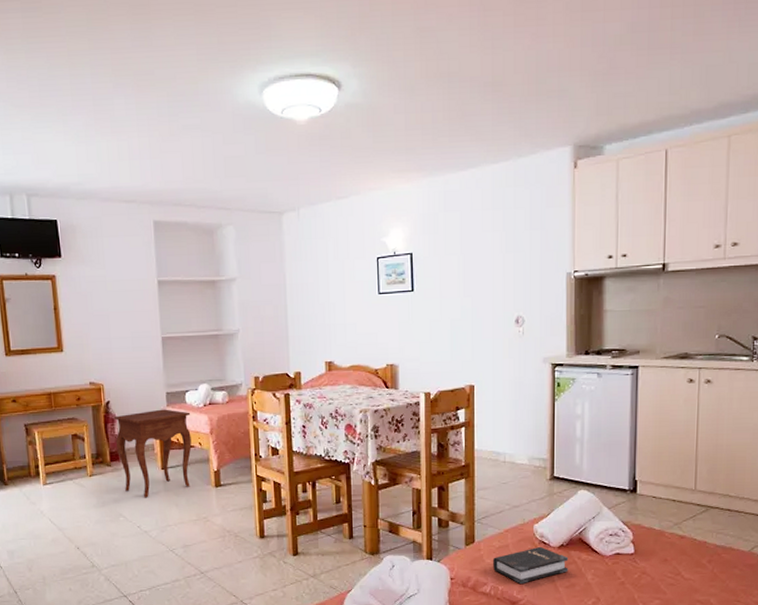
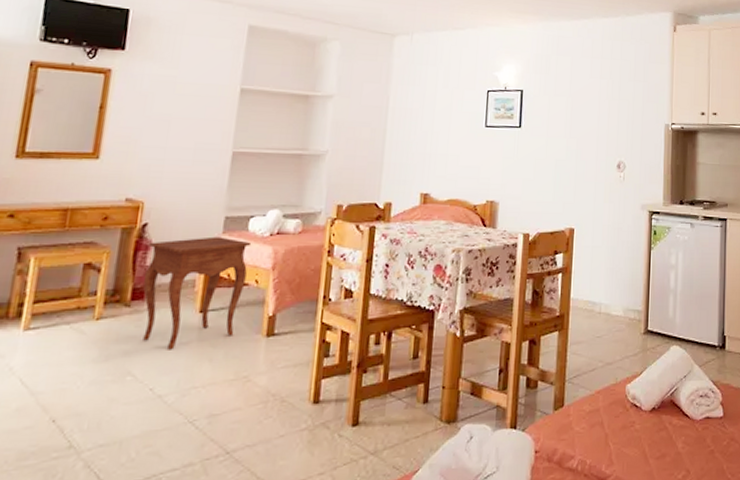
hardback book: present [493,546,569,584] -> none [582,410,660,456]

---

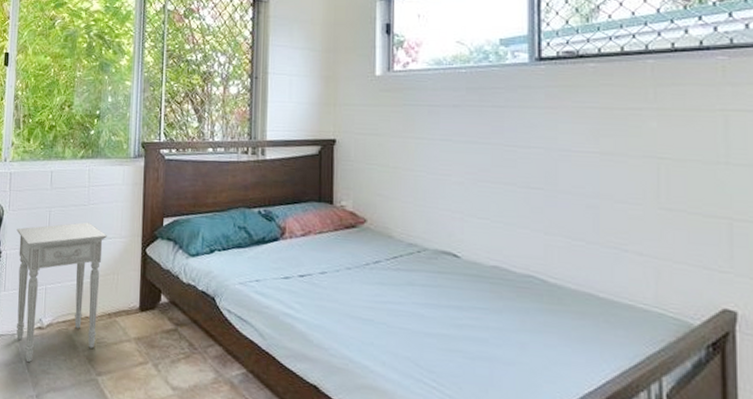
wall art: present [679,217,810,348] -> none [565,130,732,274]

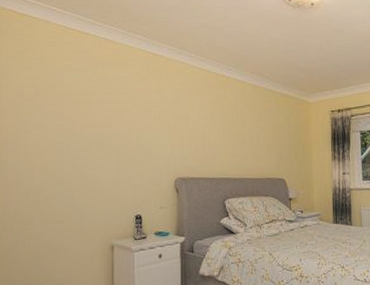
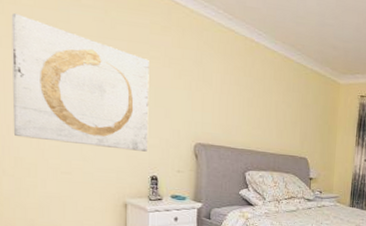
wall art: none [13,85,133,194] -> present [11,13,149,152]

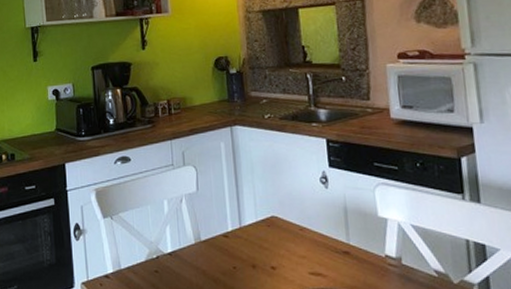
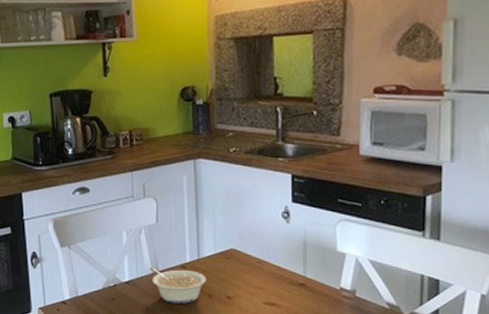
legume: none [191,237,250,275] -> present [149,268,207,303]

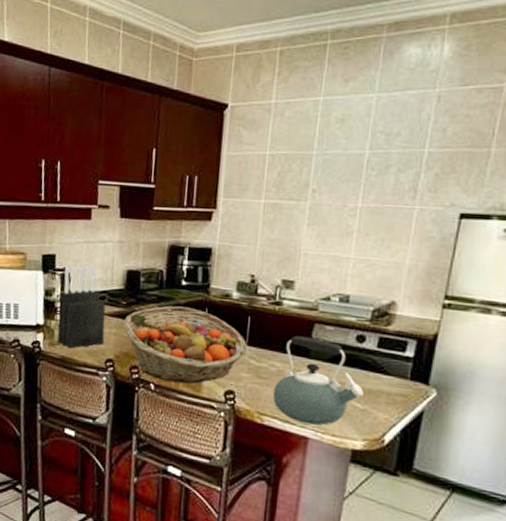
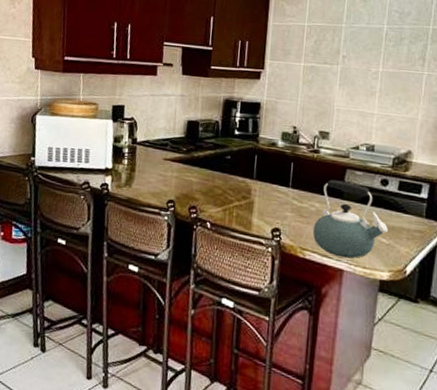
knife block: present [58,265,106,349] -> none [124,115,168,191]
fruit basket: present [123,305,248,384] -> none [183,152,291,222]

Exercise objective: Among the entries above, copy exactly the stretch from the line holding "legume: none [191,237,250,275]" through the line holding "fruit basket: present", leaving out any pictures.

Answer box:
legume: none [191,237,250,275] -> present [149,268,207,303]

knife block: present [58,265,106,349] -> none [124,115,168,191]
fruit basket: present [123,305,248,384] -> none [183,152,291,222]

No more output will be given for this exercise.